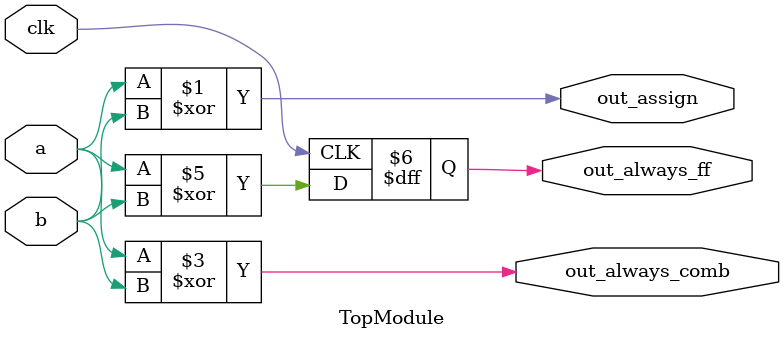
<source format=sv>
module TopModule (
    input  logic clk,
    input  logic a,
    input  logic b,
    output logic out_assign,
    output logic out_always_comb,
    output logic out_always_ff
);

    // Using assign statement for XOR
    assign out_assign = a ^ b;

    // Using combinational always block for XOR
    always @(*) begin
        out_always_comb = a ^ b;
    end

    // Using clocked always block for XOR
    always @(posedge clk) begin
        out_always_ff <= a ^ b;
    end

endmodule
</source>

Task directions >> Would you copy all lines in the records where the string "output" appears?

Your response >>
    output logic out_assign,
    output logic out_always_comb,
    output logic out_always_ff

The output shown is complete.